A numerical study on the sub- and ultraharmonic response of an oscillating microbubble in a rigid tube

Abstract

Recently, various research within ultrasound is done on the applications of sub- and ultraharmonics responses from microbubbles, for the use in therapeutic high-intensity focused ultrasound (HIFU) and diagnostic ultrasound. Even tough some results are promising, often these experiments are done in in vitro experiments that are not comparable to in vivo situations, or the in vivo data is compared to models that do not account for damping due to the capillary wall surrounding the oscillating microbubble (e.g the solution of the Rayleigh-Plesset equation in free water). In this thesis we investigated a model that includes the influence of a restricted oscillation in a capillary tube, and compared qualitatively the sub- and ultraharmonic response from this model to the solution of the Rayleigh-Plesset equation in free-water. In addition to this, we investigated the impact of the viscosity on the free-water oscillation of the microbubbles and the sub- and ultraharmonic responses.
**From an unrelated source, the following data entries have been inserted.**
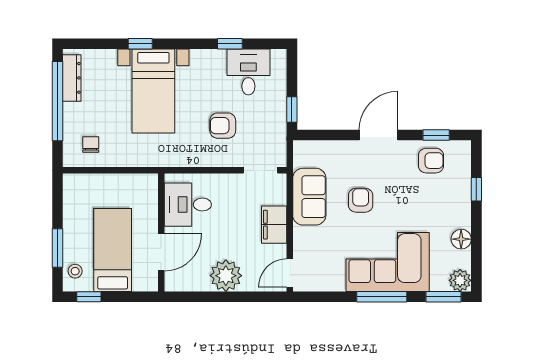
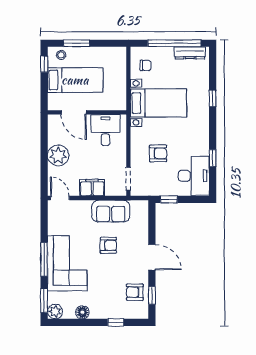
desk: (248, 72) -> (194, 176), width x1.37
bed with nightstands: (153, 91) -> (158, 103), moved, turned 180
armchair: (223, 126) -> (158, 153), turned 90
armchair: (431, 161) -> (135, 292), turned 90

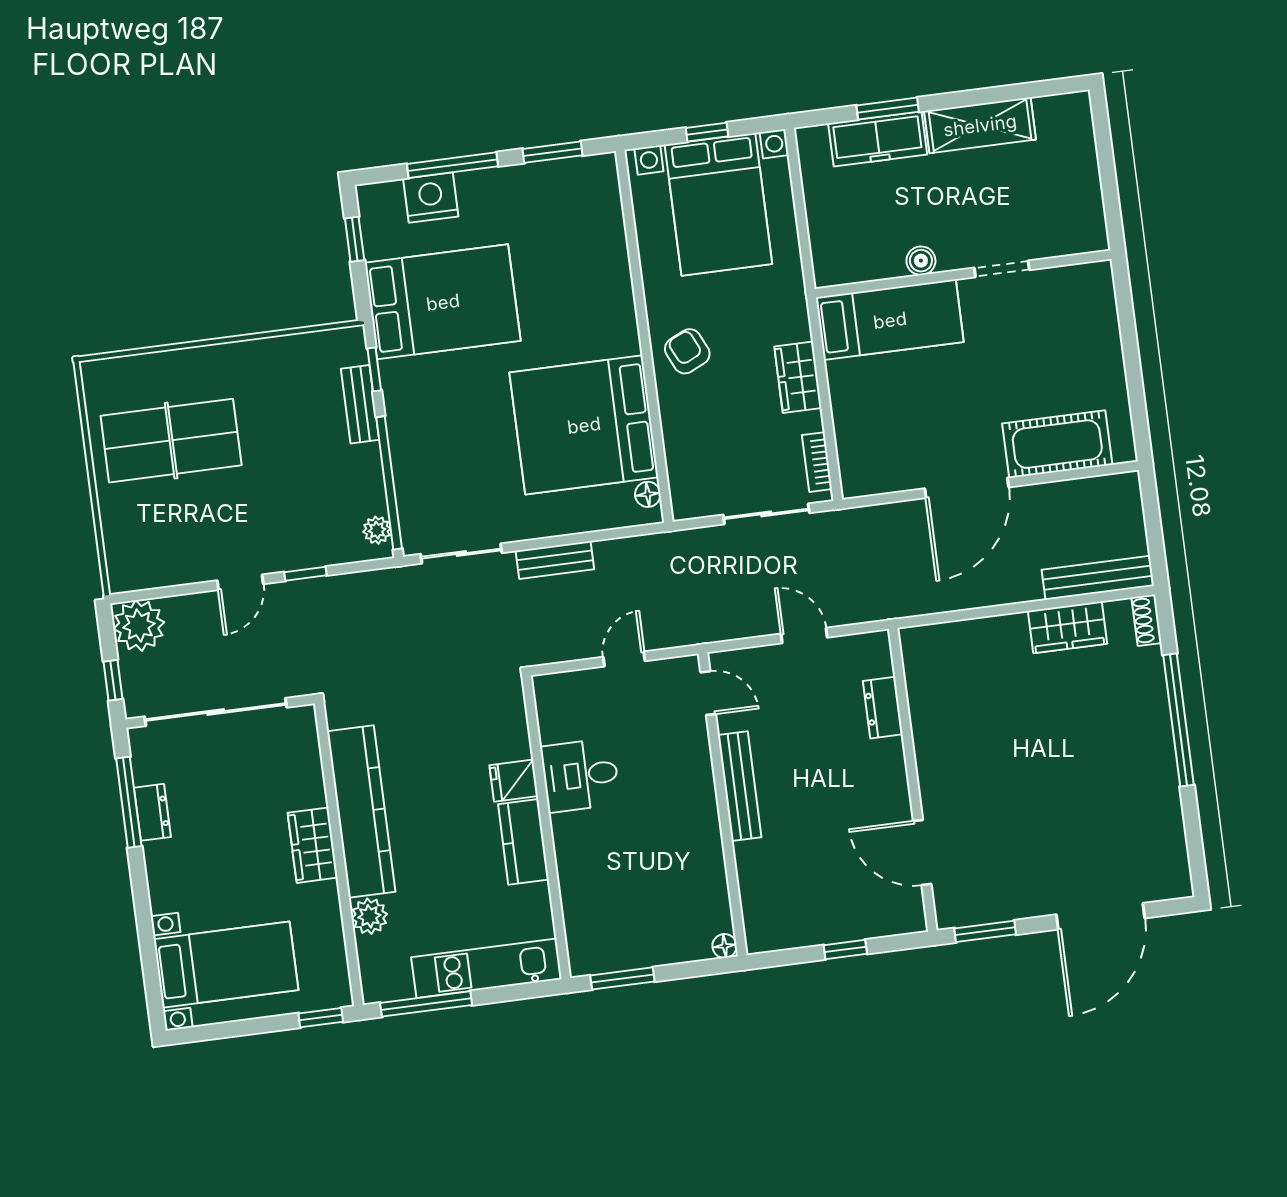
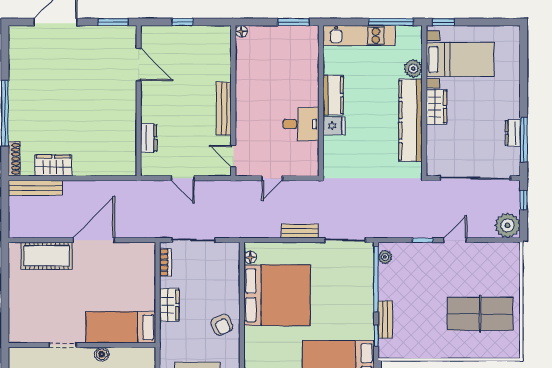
shoe rack: (1147, 620) -> (14, 159), width x1.43
bed with nightstands: (226, 965) -> (460, 59), moved, turned 180

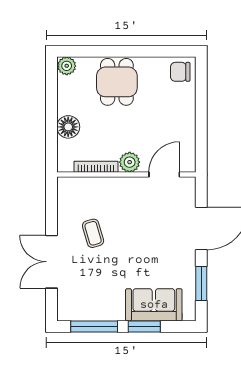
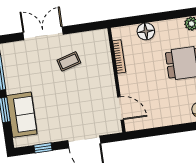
plant: (130, 162) -> (126, 81), removed
window: (201, 283) -> (43, 148), width x0.67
We found that that for high viscosities the sub- and ultraharmonic responses get highly dampened and eventually disappear. The treshold for full suppresion was thereby predicted by theory for a viscosity of 1.3 mPas for ultraharmonics and above 2.2 mPas for the subharmonic. Also, we found that the responses shift to smaller microbubble sizes when a tube is added around the oscillating microbubble.